ANSTO showcased its significant contribution to security, safety, and public health during a visit of the Director-General of the International Atomic Energy Agency (IAEA) Rafael Grossi, Minister for Industry and Science Ed Husic, Australian Ambassador to Austria Richard Sadleir and Ambassador for Arms Control and Counter-Proliferation Ian Biggs and other dignitaries at the weekend.
It was the first visit of Director General Grossi and Minister Husic to ANSTO, who had the opportunity to see OPAL operating on the reactor floor, the new Synroc® nuclear medicine waste processing facility (in a fit-out and pre-commissioning stage of development) and observe a demonstration of ANSTO’s new radiation detection technology CORIS360® at Lucas Heights.
The visitors were hosted by Chair, Hon Dr Annabelle Bennett AC SC (virtually), Shaun Jenkinson, CEO and other ANSTO staff members.
ANSTO’s leadership in various forums of the IAEA and the trilateral security partnership, AUKUS were discussed following a formal welcome.
In a media statement issued for the visit, Minister Husic said, “Australia is amongst the best at what we do when it comes to nuclear applications that are enabling research and innovation, supporting industry, and delivering health benefits to people in Australia and around the world every day.
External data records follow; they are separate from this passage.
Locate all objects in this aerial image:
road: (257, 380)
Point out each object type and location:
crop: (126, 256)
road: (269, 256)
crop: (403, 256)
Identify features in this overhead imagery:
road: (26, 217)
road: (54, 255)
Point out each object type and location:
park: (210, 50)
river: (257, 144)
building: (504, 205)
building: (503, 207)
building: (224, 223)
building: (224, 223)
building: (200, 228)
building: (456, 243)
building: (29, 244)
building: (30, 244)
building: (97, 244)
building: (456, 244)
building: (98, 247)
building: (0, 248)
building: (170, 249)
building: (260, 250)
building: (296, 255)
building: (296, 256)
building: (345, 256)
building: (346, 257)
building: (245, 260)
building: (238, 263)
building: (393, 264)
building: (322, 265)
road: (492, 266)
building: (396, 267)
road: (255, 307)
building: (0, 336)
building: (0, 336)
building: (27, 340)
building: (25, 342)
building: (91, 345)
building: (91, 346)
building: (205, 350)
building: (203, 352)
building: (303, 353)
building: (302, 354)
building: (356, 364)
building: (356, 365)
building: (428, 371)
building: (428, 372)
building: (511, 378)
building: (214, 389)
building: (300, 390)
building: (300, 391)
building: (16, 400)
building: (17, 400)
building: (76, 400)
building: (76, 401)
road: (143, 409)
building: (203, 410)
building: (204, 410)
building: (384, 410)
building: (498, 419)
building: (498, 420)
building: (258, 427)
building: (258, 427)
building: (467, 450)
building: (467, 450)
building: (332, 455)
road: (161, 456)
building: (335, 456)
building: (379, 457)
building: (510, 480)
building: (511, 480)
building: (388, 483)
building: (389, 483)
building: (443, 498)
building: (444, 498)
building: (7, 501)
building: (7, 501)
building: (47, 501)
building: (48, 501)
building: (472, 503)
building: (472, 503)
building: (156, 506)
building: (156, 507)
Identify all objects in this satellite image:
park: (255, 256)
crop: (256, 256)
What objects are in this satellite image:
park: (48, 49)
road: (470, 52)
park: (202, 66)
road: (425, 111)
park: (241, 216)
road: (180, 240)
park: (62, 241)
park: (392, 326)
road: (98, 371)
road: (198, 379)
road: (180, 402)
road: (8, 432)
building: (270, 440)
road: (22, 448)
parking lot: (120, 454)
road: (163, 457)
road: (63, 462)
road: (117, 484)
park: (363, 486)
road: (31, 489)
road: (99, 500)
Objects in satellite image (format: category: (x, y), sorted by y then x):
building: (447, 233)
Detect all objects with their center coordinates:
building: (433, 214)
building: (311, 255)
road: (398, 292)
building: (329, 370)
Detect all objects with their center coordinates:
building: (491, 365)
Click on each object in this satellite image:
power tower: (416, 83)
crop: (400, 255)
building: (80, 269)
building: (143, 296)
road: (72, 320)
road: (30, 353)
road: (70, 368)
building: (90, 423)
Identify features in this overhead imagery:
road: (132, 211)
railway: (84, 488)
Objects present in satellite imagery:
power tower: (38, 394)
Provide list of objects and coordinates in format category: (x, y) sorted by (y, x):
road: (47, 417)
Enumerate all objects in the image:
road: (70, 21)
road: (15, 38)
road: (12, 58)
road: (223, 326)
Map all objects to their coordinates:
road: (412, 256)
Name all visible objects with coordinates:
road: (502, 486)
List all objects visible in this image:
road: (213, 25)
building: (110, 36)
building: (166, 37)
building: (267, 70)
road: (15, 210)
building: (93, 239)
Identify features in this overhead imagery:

“ANSTO’s capabilities support Australia’s ambitions for advanced manufacturing processes and has contributed proudly both domestically and internationally in the nuclear science sector.
“Australia welcomes Director General Grossi and looks forward to ANSTO continuing to work with the IAEA, as we build on Australia’s experience and nuclear safety and security record in support of the AUKUS nuclear-powered submarines program.”
ANSTO CEO Shaun Jenkinson said it was a wonderful opportunity to showcase ANSTO’s significant infrastructure and technological expertise in nuclear science.
He said that the Director General had expressed deep confidence in Australia, acknowledging the solid foundations established through ANSTO over the past 70 years, which have demonstrated Australia’s mature nuclear capability and stewardship credentials.